More than a game about dementia, Before I Forget is really a love story as we learn about how they first met. We get to see photographs accumulated over the years, and letters written to each other, while their busy and ambitious lives take them to different destinations - destinations far away from each other.
More Like This
Research was done into Sunita's condition, including significant consultation with two psychiatrists, Dr Donald Servant and Dr David Codling. But the major influences Ramanan had for the story came from Richard Linklater's Before trilogy of movies - Sunrise, Sunset and Midnight - as well as Pixar's Up.
There's also moments where Sunita's symptoms are depicted - and while some can be unsettling, such as finding every door you open keeps leading back to a cupboard or walking down an ominously lit and unending corridor that you might expect from Hideo Kojima's P.T., Before I Forget never falls into exploitative horror tropes. Sunita is ultimately more than her condition.
More interesting is how her memories are brought back into vivid detail. This is partly emphasised by the game's painterly aesthetic, as colour and detail seeps back into objects you've just rekindled a memory from, as well as the immediate surroundings. But also by literally going back in time through flashbacks.
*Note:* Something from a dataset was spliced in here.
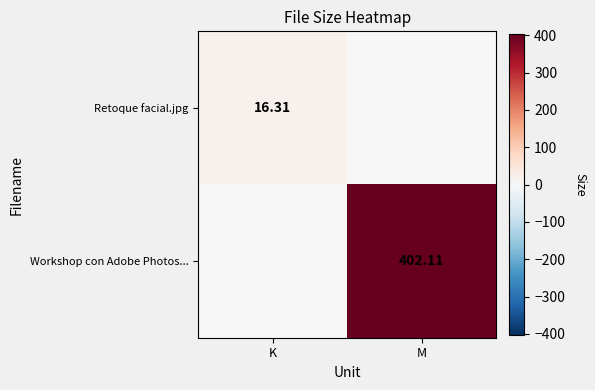

Is it true that Workshop con Adobe Photos... equals 0.0 at K?

True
"People with dementia can get lost in a memory, and transport back to that time," Ramanan explains. "We used that symptom to allow us to see Sunita as a person who has lived a life, not just a person who is sick."
The feedback of Dr Servant and Dr Codling was used to help establish the story timeline, relative to what stage of her condition Sunita is in, to add authenticity, but it also introduced other directions the storytelling could go in. Incidentally, a symptom where 3D objects can become abstracted became the seed for some rather magical moments of stargazing, which also helps us see what inspired Sunita to take up her profession.
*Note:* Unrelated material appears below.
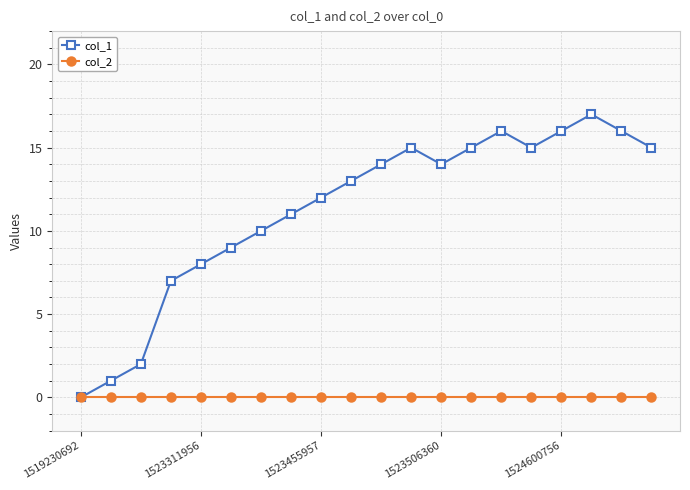

Which series has the largest total across all categories?

col_1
Before I Forget is also an important story for South Asian representation, and it does that by quite literally giving marginalised people a voice. Because while the most diverse games in the past decade have arguably come from indie developers, these are also extremely low-budget affairs that can't afford voice actors to help bring their story to life. Before I Forget changes that.
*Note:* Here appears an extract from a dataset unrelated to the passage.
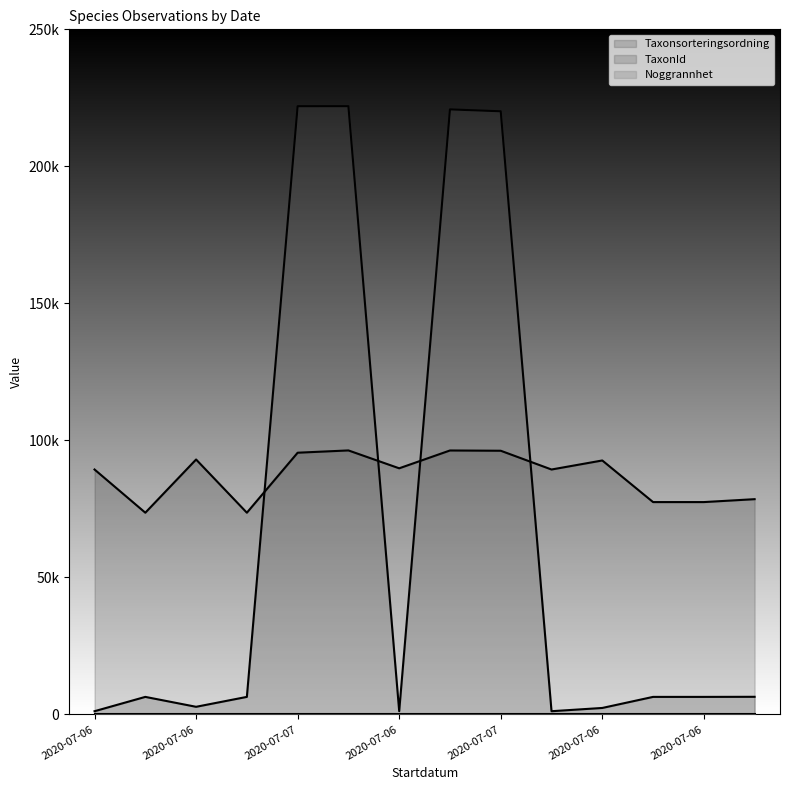

Rank the categories by TaxonId value from highest to lowest.

2020-07-06, 2020-07-07, 2020-07-06, 2020-07-07, 2020-07-06, 2020-07-06, 2020-07-06, 2020-07-06, 2020-07-06, 2020-07-06, 2020-07-06, 2020-07-06, 2020-07-06, 2020-07-06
"When we finally got some funding to get us over the finish line, voice-over was one of the first things we decided would elevate production," says Ramanan. "Then it became about finding South Asian actors. In the end we found three amazing women, and we cast them all."
It probably helps that the game is on the short side, so we're not talking about hours of dialogue, but Ramanan is still conscious of how many other smaller indies don't get the investment they deserve to tell their own stories. Ultimately, during your brief time with Sunita, through her voice, her photographs, her letters and memories, you really get to see her as a whole person, who despite her condition has nonetheless lived a very fulfilling life. So even as tragic as an incurable and deteriorating condition like dementia is, and therefore one you can't as a game actually 'win', Before I Forget is still a story of hope.
"Some people have told us it helped them understand a loved one who had dementia," says Ramanan. "And that is more than we could ever hope this short game could do. I mean, that's huge and overwhelming."